There's this girl that I worked with for 2 years and got to know pretty well. We hung out a lot, saw a lot of movies, went out for drinks, etc. The weird thing is, she's older than I am by about 5-6 years, and while she's well into the working world and has finished grad school, I have just finished college.

 

I really like this girl, or at least I feel there's some real connection there, but at the same time, I'm afraid to make a move or really express how I feel. I sort of get the feeling that she likes me too, but at the same time, I guessing that since she's older she's looking for someone permanent and/or feels awkward about the age difference. I'd have no problem being up for something serious, but I'm afraid that no matter what I say I'll wind up

a) making things really awkward and ruining the good friendship

b) not being able to convince her that I would be able to keep/cultivate such a relationship

 

I hung out with her on New Year's Eve and it seemed like things were going really well, but she was really drunk and although we had a lot of fun at the party we were at I didn't really feel that it was the right time to make a move. Maybe I screwed up by making that decision, maybe I didn't; I don't know. However, I really do need advice as to how to proceed from here, so anything you guys could offer would be appreciated. Thanks!

Posted

Tiger be up front.

 

A. I would write her a letter and read it to her. Word it something like this.

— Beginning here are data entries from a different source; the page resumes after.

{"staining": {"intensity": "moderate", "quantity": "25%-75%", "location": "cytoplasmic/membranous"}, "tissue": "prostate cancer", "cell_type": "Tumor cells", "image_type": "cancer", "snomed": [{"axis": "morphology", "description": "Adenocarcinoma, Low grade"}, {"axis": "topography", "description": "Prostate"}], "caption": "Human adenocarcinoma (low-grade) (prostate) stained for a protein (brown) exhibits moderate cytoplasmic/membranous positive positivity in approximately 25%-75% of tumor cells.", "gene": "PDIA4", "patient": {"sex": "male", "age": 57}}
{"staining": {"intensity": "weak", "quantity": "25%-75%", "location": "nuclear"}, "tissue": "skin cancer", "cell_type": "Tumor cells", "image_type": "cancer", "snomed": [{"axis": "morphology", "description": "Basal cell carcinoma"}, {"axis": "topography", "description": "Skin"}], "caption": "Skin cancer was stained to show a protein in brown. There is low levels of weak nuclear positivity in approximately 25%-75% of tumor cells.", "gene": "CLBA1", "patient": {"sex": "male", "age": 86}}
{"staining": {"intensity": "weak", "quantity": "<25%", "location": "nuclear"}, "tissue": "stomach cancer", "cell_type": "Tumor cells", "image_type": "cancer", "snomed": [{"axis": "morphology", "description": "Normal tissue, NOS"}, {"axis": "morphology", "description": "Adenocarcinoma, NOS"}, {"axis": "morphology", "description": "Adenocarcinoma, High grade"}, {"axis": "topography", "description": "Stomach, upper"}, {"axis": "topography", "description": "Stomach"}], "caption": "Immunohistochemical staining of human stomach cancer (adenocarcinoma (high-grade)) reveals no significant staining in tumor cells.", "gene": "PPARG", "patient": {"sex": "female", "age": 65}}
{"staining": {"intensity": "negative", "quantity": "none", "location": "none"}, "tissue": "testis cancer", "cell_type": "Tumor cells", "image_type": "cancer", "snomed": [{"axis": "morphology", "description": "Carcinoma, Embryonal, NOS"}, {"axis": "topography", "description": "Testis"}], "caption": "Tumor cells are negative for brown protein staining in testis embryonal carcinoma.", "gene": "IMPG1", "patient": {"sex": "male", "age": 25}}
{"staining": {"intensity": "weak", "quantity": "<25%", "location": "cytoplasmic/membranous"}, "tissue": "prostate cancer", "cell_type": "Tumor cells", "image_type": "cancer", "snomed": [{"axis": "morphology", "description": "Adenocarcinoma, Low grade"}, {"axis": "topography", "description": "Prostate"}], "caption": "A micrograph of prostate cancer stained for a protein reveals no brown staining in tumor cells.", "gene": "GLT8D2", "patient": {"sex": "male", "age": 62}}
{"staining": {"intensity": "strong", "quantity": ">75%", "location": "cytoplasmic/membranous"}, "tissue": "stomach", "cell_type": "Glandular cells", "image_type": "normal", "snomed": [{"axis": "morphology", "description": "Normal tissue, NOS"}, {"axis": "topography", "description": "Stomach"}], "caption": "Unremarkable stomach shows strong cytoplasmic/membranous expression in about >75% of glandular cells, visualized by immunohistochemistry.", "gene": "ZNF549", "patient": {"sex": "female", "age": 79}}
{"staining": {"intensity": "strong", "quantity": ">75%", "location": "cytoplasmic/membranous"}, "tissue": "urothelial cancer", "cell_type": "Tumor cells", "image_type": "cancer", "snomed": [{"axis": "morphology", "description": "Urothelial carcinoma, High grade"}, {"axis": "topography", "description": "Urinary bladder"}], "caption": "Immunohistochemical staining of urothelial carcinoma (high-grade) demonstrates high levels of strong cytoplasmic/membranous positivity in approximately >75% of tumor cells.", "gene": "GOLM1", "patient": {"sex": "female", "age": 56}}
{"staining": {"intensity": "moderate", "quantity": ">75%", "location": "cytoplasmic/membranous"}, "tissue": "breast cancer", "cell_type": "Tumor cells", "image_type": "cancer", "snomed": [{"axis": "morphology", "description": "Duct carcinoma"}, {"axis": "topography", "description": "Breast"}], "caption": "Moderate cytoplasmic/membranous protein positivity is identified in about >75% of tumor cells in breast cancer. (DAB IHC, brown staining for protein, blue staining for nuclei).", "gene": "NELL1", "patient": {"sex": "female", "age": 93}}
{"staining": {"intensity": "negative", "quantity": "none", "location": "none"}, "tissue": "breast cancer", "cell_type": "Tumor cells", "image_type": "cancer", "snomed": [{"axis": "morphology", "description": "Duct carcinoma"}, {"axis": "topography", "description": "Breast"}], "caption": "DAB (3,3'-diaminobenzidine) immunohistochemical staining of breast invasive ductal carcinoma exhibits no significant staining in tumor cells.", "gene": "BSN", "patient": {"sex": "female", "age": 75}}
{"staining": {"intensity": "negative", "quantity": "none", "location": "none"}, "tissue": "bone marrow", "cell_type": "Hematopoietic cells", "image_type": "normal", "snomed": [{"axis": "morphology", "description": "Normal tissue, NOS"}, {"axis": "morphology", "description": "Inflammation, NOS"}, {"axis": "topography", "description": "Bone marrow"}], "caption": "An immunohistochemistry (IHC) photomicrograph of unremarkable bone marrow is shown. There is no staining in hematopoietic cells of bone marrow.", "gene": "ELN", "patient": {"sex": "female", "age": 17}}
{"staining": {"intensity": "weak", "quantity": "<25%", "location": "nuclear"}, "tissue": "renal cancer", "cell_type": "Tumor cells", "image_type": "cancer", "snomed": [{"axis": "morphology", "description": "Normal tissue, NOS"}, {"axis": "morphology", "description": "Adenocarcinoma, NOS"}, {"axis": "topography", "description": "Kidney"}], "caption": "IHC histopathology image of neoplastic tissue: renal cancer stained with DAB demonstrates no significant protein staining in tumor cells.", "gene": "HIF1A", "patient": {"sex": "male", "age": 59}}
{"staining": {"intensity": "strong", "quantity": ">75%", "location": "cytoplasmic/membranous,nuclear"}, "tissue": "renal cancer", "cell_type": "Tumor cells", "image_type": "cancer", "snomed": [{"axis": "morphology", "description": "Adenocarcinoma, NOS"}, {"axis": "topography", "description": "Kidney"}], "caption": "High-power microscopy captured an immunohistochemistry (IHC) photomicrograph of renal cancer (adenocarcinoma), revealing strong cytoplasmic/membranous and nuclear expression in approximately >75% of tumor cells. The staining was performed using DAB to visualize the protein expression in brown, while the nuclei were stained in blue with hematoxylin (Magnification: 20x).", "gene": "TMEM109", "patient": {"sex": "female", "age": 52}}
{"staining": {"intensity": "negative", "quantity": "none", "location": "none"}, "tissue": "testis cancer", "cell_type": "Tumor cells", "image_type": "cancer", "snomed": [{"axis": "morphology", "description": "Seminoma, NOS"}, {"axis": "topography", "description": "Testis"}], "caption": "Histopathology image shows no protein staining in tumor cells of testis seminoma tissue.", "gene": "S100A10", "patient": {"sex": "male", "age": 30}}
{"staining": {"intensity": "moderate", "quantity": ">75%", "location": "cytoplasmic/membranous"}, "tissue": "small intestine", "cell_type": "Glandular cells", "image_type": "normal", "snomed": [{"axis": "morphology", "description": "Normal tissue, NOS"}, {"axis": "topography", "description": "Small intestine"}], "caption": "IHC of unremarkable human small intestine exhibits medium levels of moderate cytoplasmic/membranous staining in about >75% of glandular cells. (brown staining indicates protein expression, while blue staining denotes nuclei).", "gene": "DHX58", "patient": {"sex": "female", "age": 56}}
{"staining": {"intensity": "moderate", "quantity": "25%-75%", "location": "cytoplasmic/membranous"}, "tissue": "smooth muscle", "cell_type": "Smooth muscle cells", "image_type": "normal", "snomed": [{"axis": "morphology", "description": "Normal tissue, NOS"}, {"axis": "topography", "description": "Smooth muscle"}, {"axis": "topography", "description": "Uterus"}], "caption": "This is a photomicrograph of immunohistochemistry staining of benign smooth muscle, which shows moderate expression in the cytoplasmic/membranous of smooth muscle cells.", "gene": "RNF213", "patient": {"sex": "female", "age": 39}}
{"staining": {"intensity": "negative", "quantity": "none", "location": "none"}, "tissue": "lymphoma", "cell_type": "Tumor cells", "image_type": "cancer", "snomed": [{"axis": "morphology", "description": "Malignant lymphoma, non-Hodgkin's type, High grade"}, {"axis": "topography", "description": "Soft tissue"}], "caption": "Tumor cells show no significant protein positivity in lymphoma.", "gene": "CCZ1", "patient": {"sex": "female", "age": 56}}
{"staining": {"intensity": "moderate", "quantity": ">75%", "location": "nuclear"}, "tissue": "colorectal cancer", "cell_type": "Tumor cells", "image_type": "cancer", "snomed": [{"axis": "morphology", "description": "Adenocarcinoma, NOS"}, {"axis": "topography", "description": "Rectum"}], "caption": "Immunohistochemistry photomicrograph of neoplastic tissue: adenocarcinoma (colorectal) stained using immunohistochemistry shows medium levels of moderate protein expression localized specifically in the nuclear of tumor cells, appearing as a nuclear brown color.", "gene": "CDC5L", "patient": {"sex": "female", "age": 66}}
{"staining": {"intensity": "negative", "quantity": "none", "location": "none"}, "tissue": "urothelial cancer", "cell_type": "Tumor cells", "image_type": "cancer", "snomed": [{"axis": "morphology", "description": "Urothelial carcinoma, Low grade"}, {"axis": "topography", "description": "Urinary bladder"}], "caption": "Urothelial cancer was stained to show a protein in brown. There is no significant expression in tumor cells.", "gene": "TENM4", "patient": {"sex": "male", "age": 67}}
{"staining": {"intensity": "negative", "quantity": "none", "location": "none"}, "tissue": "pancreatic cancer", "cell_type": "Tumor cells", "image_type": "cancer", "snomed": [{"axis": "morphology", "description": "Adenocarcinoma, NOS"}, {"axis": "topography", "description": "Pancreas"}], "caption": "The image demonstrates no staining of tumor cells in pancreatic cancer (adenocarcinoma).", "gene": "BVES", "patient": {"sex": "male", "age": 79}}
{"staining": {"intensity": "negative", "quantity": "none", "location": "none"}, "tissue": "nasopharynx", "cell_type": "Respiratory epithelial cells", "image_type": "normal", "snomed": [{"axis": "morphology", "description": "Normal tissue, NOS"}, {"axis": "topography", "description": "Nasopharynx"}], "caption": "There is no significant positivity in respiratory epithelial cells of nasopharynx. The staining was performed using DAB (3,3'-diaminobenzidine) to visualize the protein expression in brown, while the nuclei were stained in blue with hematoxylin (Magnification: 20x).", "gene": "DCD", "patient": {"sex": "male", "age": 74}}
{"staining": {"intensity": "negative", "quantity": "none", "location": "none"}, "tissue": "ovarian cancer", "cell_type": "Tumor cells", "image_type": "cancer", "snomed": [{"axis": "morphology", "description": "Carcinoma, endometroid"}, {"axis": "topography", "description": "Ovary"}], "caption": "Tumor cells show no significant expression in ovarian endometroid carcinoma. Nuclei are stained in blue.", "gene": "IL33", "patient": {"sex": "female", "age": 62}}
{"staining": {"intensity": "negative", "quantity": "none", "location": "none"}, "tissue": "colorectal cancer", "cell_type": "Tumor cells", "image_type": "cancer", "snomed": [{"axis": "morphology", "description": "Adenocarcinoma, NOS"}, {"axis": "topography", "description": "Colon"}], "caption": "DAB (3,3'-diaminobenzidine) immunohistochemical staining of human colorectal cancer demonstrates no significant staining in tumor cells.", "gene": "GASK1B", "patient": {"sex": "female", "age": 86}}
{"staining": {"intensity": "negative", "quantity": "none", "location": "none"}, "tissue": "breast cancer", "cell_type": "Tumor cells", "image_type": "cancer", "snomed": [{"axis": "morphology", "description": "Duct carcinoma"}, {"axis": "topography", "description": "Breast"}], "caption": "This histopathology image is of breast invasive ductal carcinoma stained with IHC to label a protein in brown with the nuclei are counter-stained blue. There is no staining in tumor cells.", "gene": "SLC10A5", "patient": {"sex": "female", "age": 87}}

We have been good friends for a couple of years now. And I can't tell you how much your friendship means to me. I have been extremely attracted to you for a while now but am worried that our friendship would suffer if we both didn't feel the same. So I wanted to put myself out there and let you know that if your feelings aren't the same as mine. I would want you to tell me up front and I won't pursue the subject any further. You and Your friendship mean the world to me and I would never do anything to jeopardize it.

 

If A is successful. Move on to B

 

B.Tell her that you wanted to make a move but because she drank to much you felt that it would be taking advantage of her. Not to mention if you were going to make a move you would want her knowing exactly what she was doing.

Posted

Oh my wife is over 4 years older then me. And we have be married for 29 years.

Posted

Age is all relative, in my opinion. In high school/college, 5 - 6 years is a huge difference. However, you are out of college, and you are an adult.

 

So it shouldn't matter.

I commend you on NOT making a move New Years Eve. That was a respectful move.

 

Look over what you read. Simply tell her how you're feeling, and add that if she wants to stay friends, that will work, too.